Du point de vue scientifique, l’enjeu est bien entendu de taille. L’exploitation à large échelle du tableur sur lequel sont retranscrites les informations permettrait de ventiler plusieurs dizaines de milliers de parcours au prisme de paramètres tels que l’âge, le lieu de naissance et le bureau de recrutement, l’unité… Or il s’agit là d’un point sensible car les résultats sont potentiellement très intéressants. On a ainsi longtemps affirmé que le 22 août 1914 a été le jour le plus meurtrier de l’armée française pendant la Grande Guerre3. Mais d’après des estimations transmises par Jean-Michel Gilot, l’indexation des fiches de morts pour la France semble indiquer que c’est le 25 septembre 1915 qui arrive en tête de ce triste palmarès. A bien y réfléchir, lorsqu’on connaît le principe de densification du front qui préside à ces offensives menées en Champagne et en Artois, un tel résultat n’a d’ailleurs rien d’étonnant. Mais encore faudrait-il qu’on puisse le vérifier ! Bref, si le défi 1 jour poilu est probablement encore loin d’être relevé, la balle n’est plus dans le camp des indexeurs.

Erwan LE GALL

 

 

 

1 OFFENSADT, Nicolas, 14-18 Aujourd’hui, La Grande Guerre dans la France contemporaine, Paris, Odile Jacob, 2010.  
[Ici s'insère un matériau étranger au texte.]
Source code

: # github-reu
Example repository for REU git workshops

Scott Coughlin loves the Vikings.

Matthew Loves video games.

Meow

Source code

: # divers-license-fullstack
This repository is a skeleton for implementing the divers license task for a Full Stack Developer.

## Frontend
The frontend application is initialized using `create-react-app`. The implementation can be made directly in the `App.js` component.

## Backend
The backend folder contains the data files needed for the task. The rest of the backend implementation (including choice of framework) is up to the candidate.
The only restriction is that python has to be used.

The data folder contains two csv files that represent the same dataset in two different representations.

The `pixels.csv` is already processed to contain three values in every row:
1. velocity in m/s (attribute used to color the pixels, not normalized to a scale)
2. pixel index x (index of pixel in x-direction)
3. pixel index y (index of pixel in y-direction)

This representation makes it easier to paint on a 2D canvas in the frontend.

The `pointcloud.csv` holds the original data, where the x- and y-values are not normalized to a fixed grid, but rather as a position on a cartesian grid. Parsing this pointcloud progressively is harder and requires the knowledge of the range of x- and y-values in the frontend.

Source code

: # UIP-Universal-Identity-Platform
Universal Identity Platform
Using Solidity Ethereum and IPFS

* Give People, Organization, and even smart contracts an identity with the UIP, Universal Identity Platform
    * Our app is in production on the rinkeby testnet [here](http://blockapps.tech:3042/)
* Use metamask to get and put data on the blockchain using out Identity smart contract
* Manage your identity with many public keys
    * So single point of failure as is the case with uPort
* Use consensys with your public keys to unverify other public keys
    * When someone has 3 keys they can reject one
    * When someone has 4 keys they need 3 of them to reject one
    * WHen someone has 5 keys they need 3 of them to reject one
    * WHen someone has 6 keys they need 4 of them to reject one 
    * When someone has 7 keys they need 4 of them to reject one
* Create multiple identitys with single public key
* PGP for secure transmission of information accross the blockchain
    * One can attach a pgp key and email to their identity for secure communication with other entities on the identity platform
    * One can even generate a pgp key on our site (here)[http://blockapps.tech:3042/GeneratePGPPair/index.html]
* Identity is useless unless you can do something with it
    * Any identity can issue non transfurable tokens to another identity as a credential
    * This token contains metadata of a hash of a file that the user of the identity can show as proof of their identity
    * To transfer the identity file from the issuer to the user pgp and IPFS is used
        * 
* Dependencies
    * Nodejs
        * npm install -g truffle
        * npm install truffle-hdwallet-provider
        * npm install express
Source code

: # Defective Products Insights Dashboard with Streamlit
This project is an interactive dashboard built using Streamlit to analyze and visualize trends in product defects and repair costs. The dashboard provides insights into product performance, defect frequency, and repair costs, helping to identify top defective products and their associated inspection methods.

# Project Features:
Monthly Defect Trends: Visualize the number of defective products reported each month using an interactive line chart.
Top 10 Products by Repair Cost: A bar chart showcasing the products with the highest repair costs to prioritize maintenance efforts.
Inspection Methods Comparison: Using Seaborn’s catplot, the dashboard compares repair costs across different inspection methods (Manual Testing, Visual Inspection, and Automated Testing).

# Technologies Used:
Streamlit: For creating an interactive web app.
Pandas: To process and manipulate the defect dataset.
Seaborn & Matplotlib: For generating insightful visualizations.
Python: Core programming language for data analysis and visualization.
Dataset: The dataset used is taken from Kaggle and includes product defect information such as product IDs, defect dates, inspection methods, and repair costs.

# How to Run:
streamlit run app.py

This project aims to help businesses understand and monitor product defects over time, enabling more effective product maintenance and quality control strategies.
2 CAPDEVILA, Luc, Femmes, armée et éducation dans la guerre d’Algérie. L’expérience du service de formation des jeunes en Algérie, Rennes, Presses universitaires de Rennes, 2017, p. 16.

3 Pour une brillante analyse on reverra notamment à STEG, Jean-Michel, Le jour le plus meurtrier de l’histoire de France. 22 août 1914, Paris, Fayard, 2013.